The UK’s official Covid-19 symptoms list has been expanded to include nine new signs of illness, including a sore throat, a headache and feeling or being sick.
While many of the new symptoms have been widely reported as possible signs of the virus for quite some time, this is the first time the NHS has officially recognised them.
The new signs are listed in addition to the three classic Covid-19 symptoms previously reported: a fever, a new and persistent cough, and a loss or change in taste and smell.
The nine new symptoms are as follows:
- Shortness of breath
- Feeling tired or exhausted
- An aching body
- A headache
- A sore throat
- A blocked or runny nose
- Loss of appetite
- Feeling sick or being sick
The release of the updated list comes just days after the government ended its free universal Covid-19 testing scheme, meaning most people now need to pay for a test to confirm they have the virus.
This is despite the fact that Covid-19 infections are estimated to have hit an all-time high in the UK, with new figures from the Office for National Statistics (ONS) suggesting that almost 5 million people had the virus last week.

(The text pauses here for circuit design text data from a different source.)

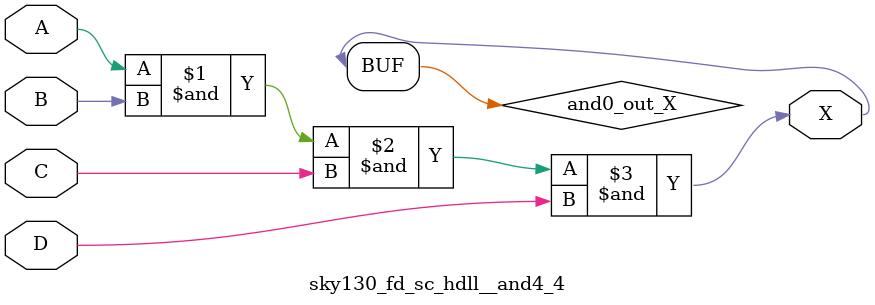
<source format=v>
/*
 * Copyright 2020 The SkyWater PDK Authors
 *
 * Licensed under the Apache License, Version 2.0 (the "License");
 * you may not use this file except in compliance with the License.
 * You may obtain a copy of the License at
 *
 *     https://www.apache.org/licenses/LICENSE-2.0
 *
 * Unless required by applicable law or agreed to in writing, software
 * distributed under the License is distributed on an "AS IS" BASIS,
 * WITHOUT WARRANTIES OR CONDITIONS OF ANY KIND, either express or implied.
 * See the License for the specific language governing permissions and
 * limitations under the License.
 *
 * SPDX-License-Identifier: Apache-2.0
*/


`ifndef SKY130_FD_SC_HDLL__AND4_4_FUNCTIONAL_V
`define SKY130_FD_SC_HDLL__AND4_4_FUNCTIONAL_V

/**
 * and4: 4-input AND.
 *
 * Verilog simulation functional model.
 */

`timescale 1ns / 1ps
`default_nettype none

`celldefine
module sky130_fd_sc_hdll__and4_4 (
    X,
    A,
    B,
    C,
    D
);

    // Module ports
    output X;
    input  A;
    input  B;
    input  C;
    input  D;

    // Local signals
    wire and0_out_X;

    //  Name  Output      Other arguments
    and and0 (and0_out_X, A, B, C, D     );
    buf buf0 (X         , and0_out_X     );

endmodule
`endcelldefine

`default_nettype wire
`endif  // SKY130_FD_SC_HDLL__AND4_4_FUNCTIONAL_V

</source>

Some experts have warned that ending free testing at a time when the number of people with the virus is so high could lead to a further surge in infections, but others are still hopeful that the updated symptoms list could go some of the way to negating this impact.
Indeed, in a tweet posted this morning, Professor Tim Spector, the lead scientist behind the ZOE Covid-19 symptom tracker app, said he was hopeful that the changes to the symptoms list could help to reduce infections by making people more aware of the key signs.
“NHS official main symptoms of coronavirus (Covid-19) have finally changed after two years of lobbying and Zoe app user input – hurrah!” he wrote. “Pity they have the order wrong – but it’s a start and could help reduce infections. Thanks ZOE loggers!”
The current surge in infections is believed to have been caused by two new Covid-19 subvariants – Deltacron and Stealth Omicron – which are also thought to be the cause of China’s first deaths in a year, record numbers of infections in South Korea and a 14% jump in cases in Africa.